Staphylococci: Colonizers and Pathogens of Human Skin

Rosanna Coates; Josephine Moran; Malcolm J Horsburgh


Future Microbiol. 2014;9(1):75-91. 

In This Article

Conclusion & Future Perspective

The increasing number of CoNS infections and the emergence of more virulent S. aureus strains highlight a need to understand how staphylococci exploit the human epidermis as a niche. Understandably, previous studies have used in vitro models and focused on mechanistic aspects. In the future, a more holistic approach is required in order to interrogate interactions between the staphylococci and the skin. The combined use of systems biology with emerging models of colonization (Box 1) is required to understand the complex interactions between multiple bacterial components and skin.

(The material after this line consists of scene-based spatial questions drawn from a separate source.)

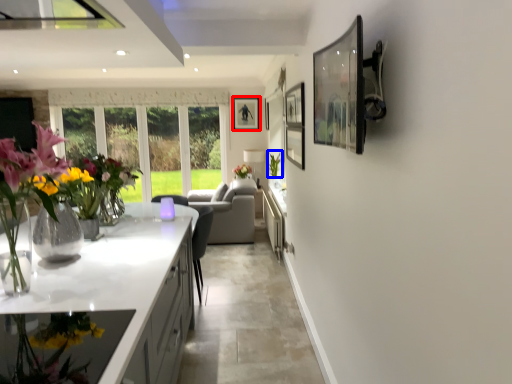
Question: Among these objects, which one is farthest to the camera, picture frame (highlighted by a red box) or plant (highlighted by a blue box)?

Choices:
 (A) picture frame
 (B) plant

Answer: (A)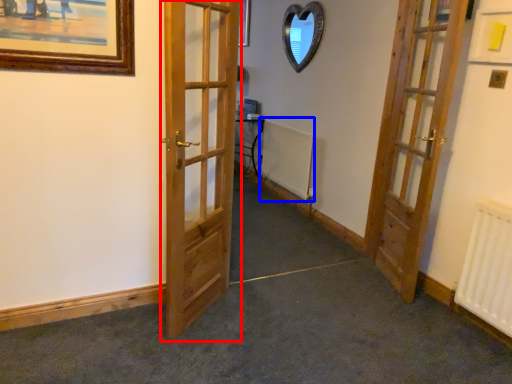
Question: Among these objects, which one is nearest to the camera, door (highlighted by a red box) or radiator (highlighted by a blue box)?

Choices:
 (A) door
 (B) radiator

Answer: (A)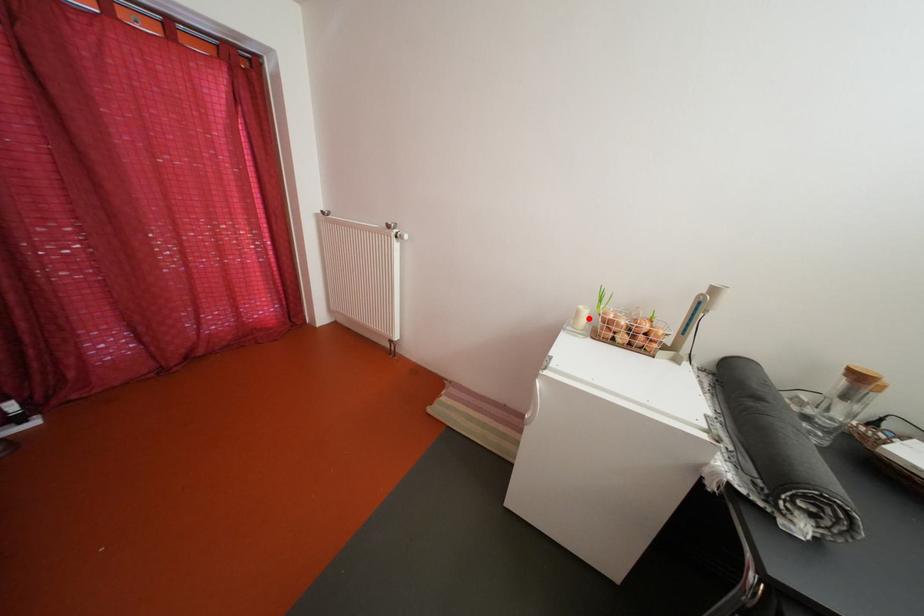
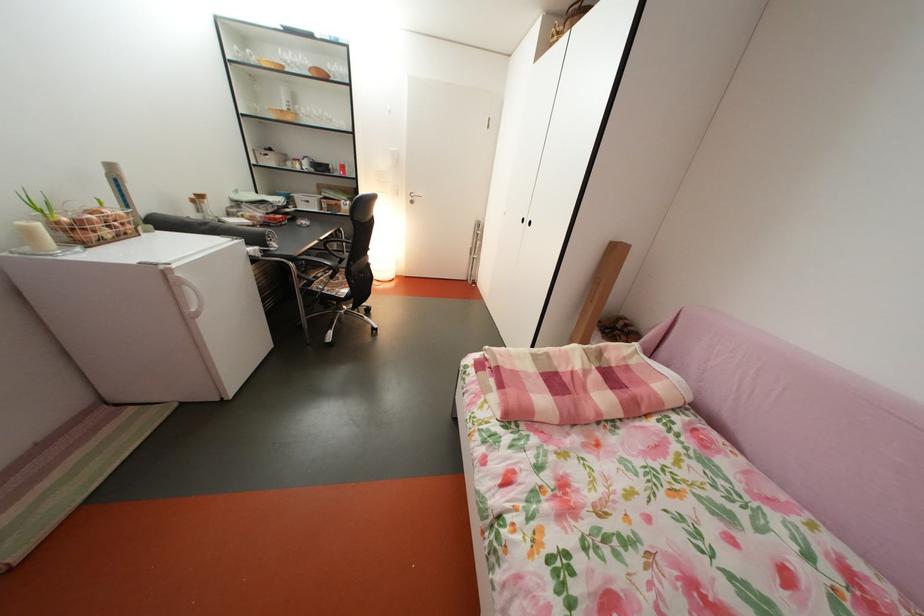
Where in the second image is the point corresponding to the highlighted location from the first image?

(41, 238)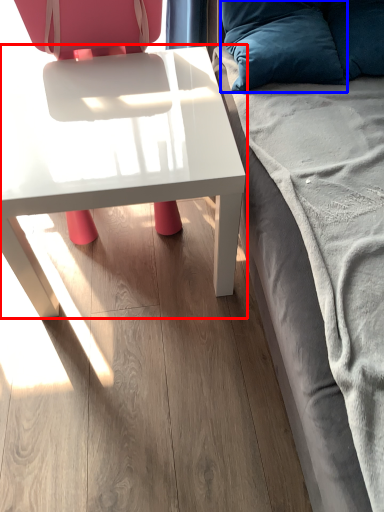
Question: Which of the following is the closest to the observer, table (highlighted by a red box) or pillow (highlighted by a blue box)?

Choices:
 (A) table
 (B) pillow

Answer: (A)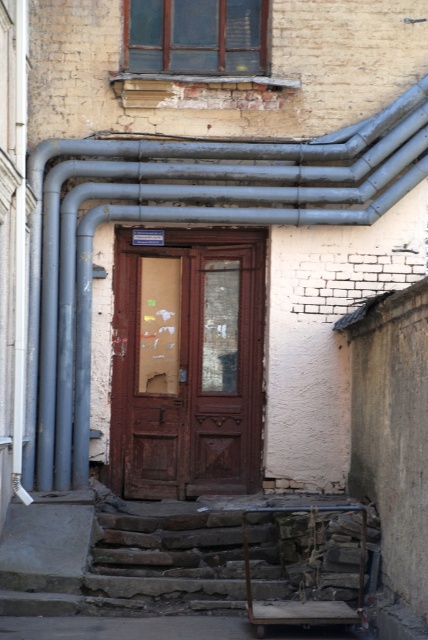
Can you confirm if metallic gray pipes at upper left is positioned above brown wooden door at center?

Yes.

Between metallic gray pipes at upper left and brown wooden door at center, which one appears on the left side from the viewer's perspective?

metallic gray pipes at upper left

Locate an element on the screen. This screenshot has height=640, width=428. metallic gray pipes at upper left is located at coordinates (181, 221).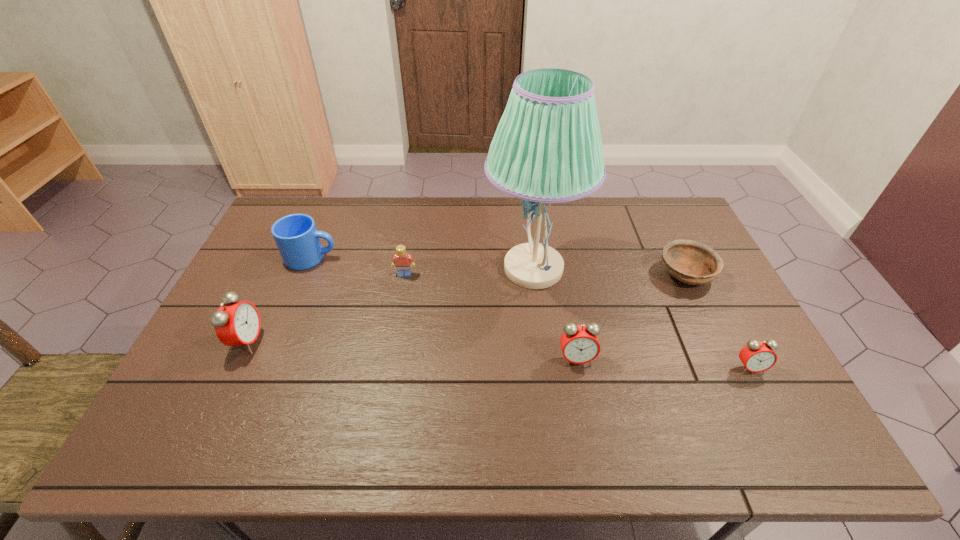
Where is `free space for an extra alarm_clock to achieve even spacing`? free space for an extra alarm_clock to achieve even spacing is located at coordinates (409, 350).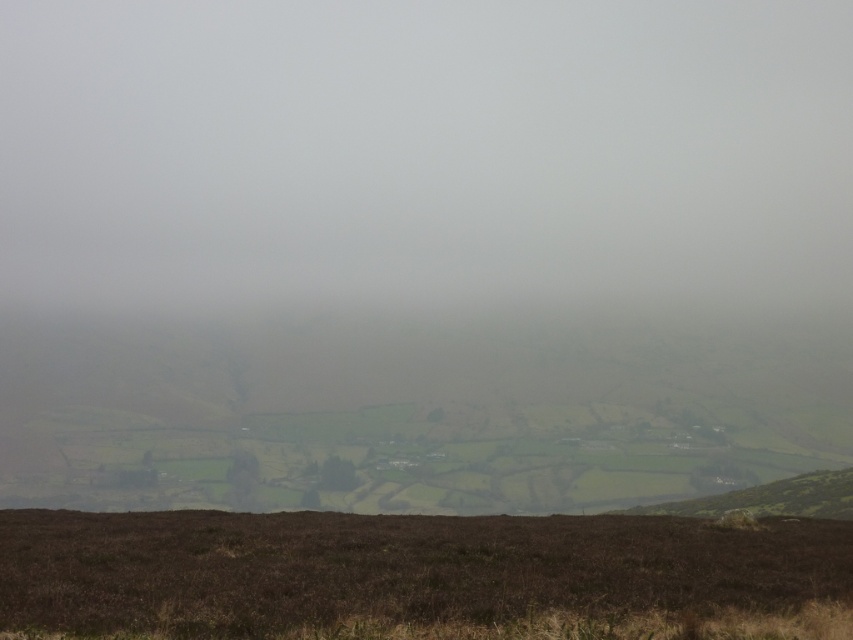
You are standing in the misty rural landscape described. You notice a point marked at coordinates (x=425, y=156). What is located at that point?

The point at coordinates (x=425, y=156) indicates white matte fog at center.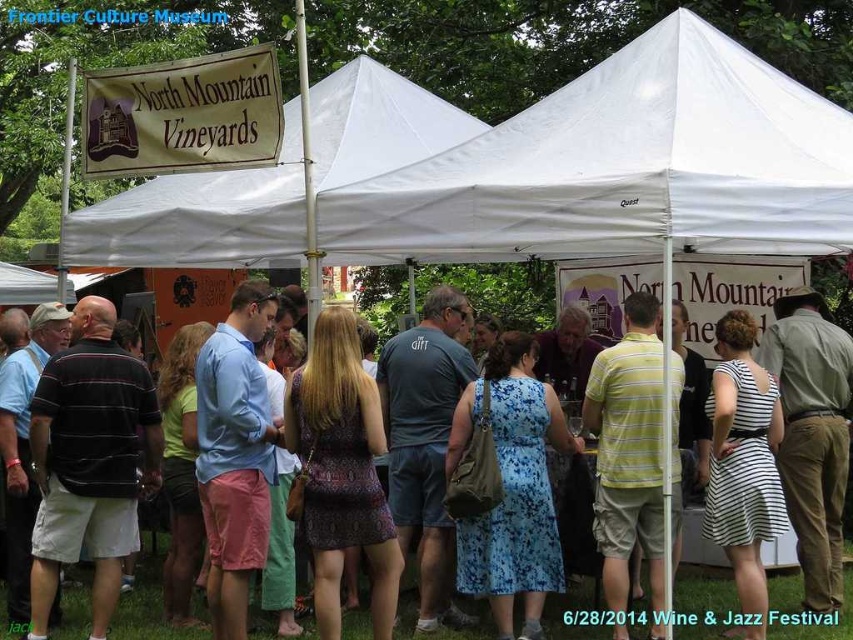
Question: Is white fabric canopy at center positioned in front of floral dress at center?

Choices:
 (A) no
 (B) yes

Answer: (B)

Question: Which of these objects is positioned farthest from the floral dress at center?

Choices:
 (A) white fabric canopy at upper center
 (B) white fabric canopy at center

Answer: (A)

Question: Can you confirm if white fabric canopy at center is wider than floral dress at center?

Choices:
 (A) no
 (B) yes

Answer: (B)

Question: Which point is farther from the camera taking this photo?

Choices:
 (A) (717, 602)
 (B) (201, 195)
 (C) (645, 218)

Answer: (B)

Question: In this image, where is white fabric canopy at center located relative to floral dress at center?

Choices:
 (A) above
 (B) below

Answer: (A)

Question: Among these objects, which one is nearest to the camera?

Choices:
 (A) white fabric canopy at upper center
 (B) white fabric canopy at center
 (C) floral dress at center

Answer: (B)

An explosion of genome and metagenome data from studies of skin microbiota, from different body sites and individuals, will soon provide new insights into the evolution of skin survival. From a genomics perspective, the pan-genome analysis of the CoNS will reveal the generic and species-specific genes and the potential supply routes for enhanced versatility via interspecies horizontal gene transfer. The menacing emergence of the ACME mobile element in community-acquired methicillin-resistant S. aureus revealed transferable resources for enhanced versatility within the genus that impact upon S. aureus virulence. The surge in staphylococcal genome sequencing will enable single nucleotide resolution of the genetic basis for fitness and adaptation. The additional context of metagenomic data combined with studies of phenotypic variation will further add to our understanding of the staphylococci colonizing skin. Just as the secreted immune evasion proteins of S. aureus have provided useful tools to dissect innate immunity, the staphylococci are likely to provide resources to better understand the biology of skin and its antimicrobial barrier functions.